*PASSAGE PROVIDED*:
People who are poor are more likely to steal because there's a greater need to steal.
So if you look at American crime statistics, there's an obvious correlation between poverty and between crime.
And a lot of times that's people who are poor who have been in the United States for several generations who aren't immigrants.
And I was just in Amsterdam and spent a few days there, maybe three weeks ago and a little bit in Holland as well.
And it's striking what a safe place it is compared to American cities.
I mean, if you walk around at night, you don't barely see the police.
You don't see people on the streets.
So a lot of it is relative.
So it's very hard for me to say, having just visited Holland, to be able to say to what extent people are voting based on a perception that they're endangered from crime by immigrants.
I mean, one of the parts of the campaign that Geert Wilders ran on was a refusal to provide any more funds to Ukraine.
He's very much a politician who believes that the Europeans should be much more, much friendlier with the Russians and stop viewing them in an antagonistic way, stop sending their resources to a war in Ukraine that the Ukrainians can't win.
Just a couple of months ago in Slovakia, which has been one of the most pro-Ukrainian countries in all of Europe, it's a neighbor of Ukraine.
A politician who used to be the prime minister of Slovakia ran almost entirely on a platform of stopping sending money to Ukraine, and he won against the political establishment.

*EXERCISES TO COMPLETE*:
1) According to the passage, what refusal was part of Geert Wilders's campaign?
2) Copy the passage word for word, from "And I was just" up to and including "crime by immigrants.".
The entries that come after the passage have nothing to do with it.

*DATASET ENTRIES*:
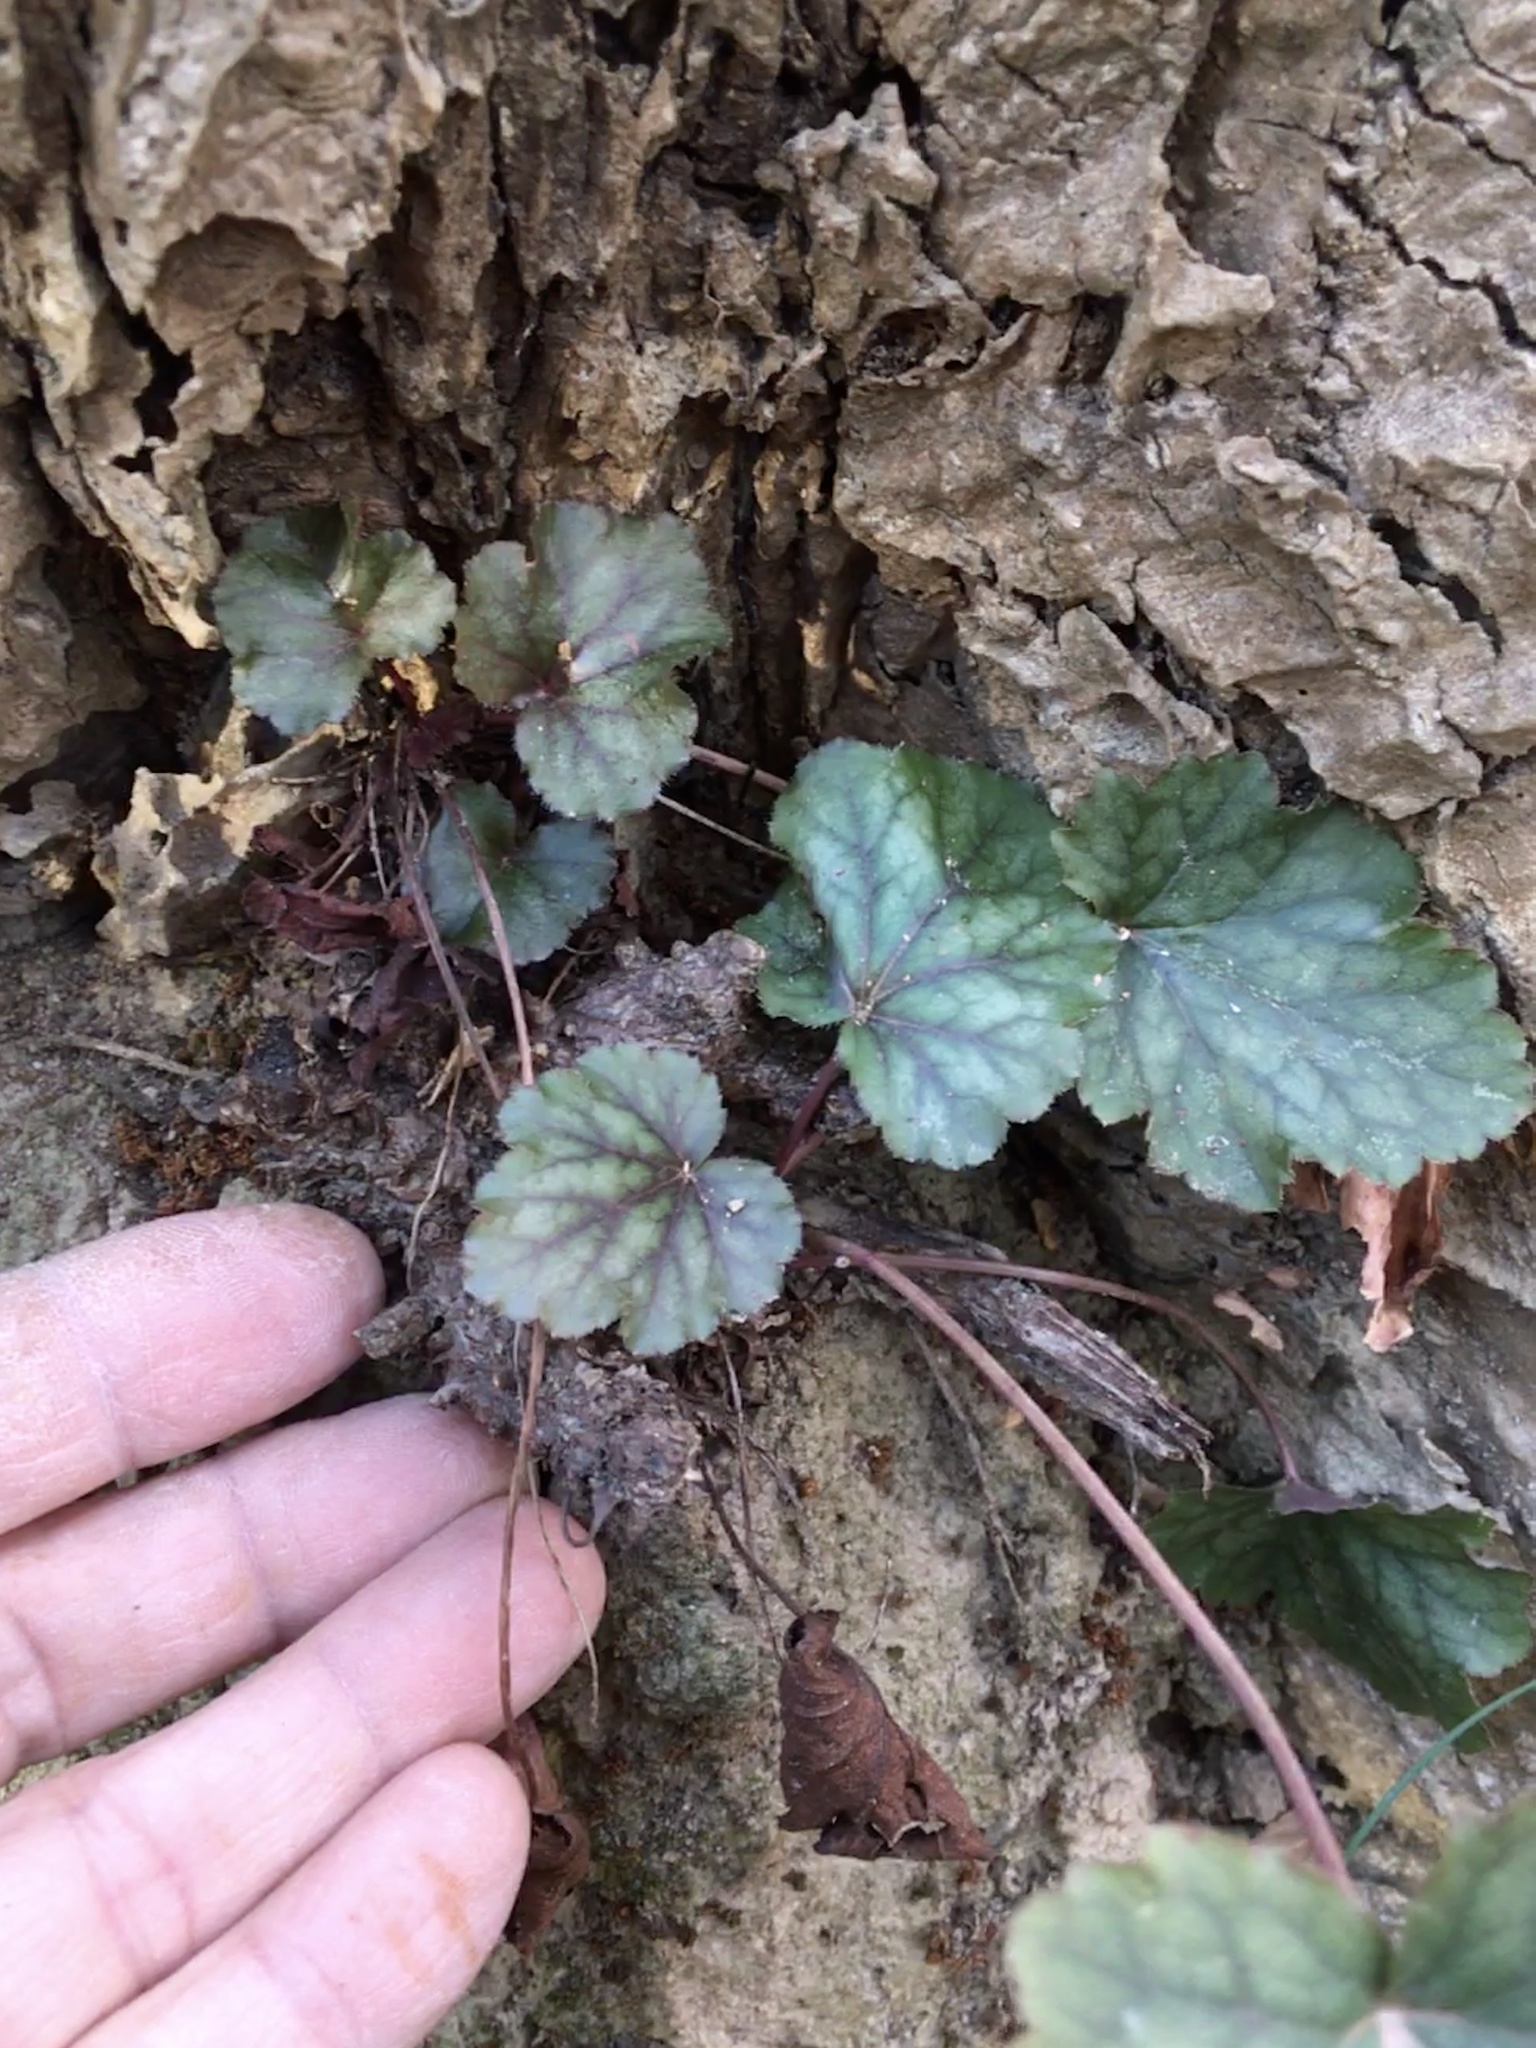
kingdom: Plantae
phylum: Tracheophyta
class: Magnoliopsida
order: Saxifragales
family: Saxifragaceae
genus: Heuchera
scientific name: Heuchera caroliniana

*RESPONSES IN ORDER*:
1) He refused to provide any more funds to Ukraine.

2)
And I was just in Amsterdam and spent a few days there, maybe three weeks ago and a little bit in Holland as well.
And it's striking what a safe place it is compared to American cities.
I mean, if you walk around at night, you don't barely see the police.
You don't see people on the streets.
So a lot of it is relative.
So it's very hard for me to say, having just visited Holland, to be able to say to what extent people are voting based on a perception that they're endangered from crime by immigrants.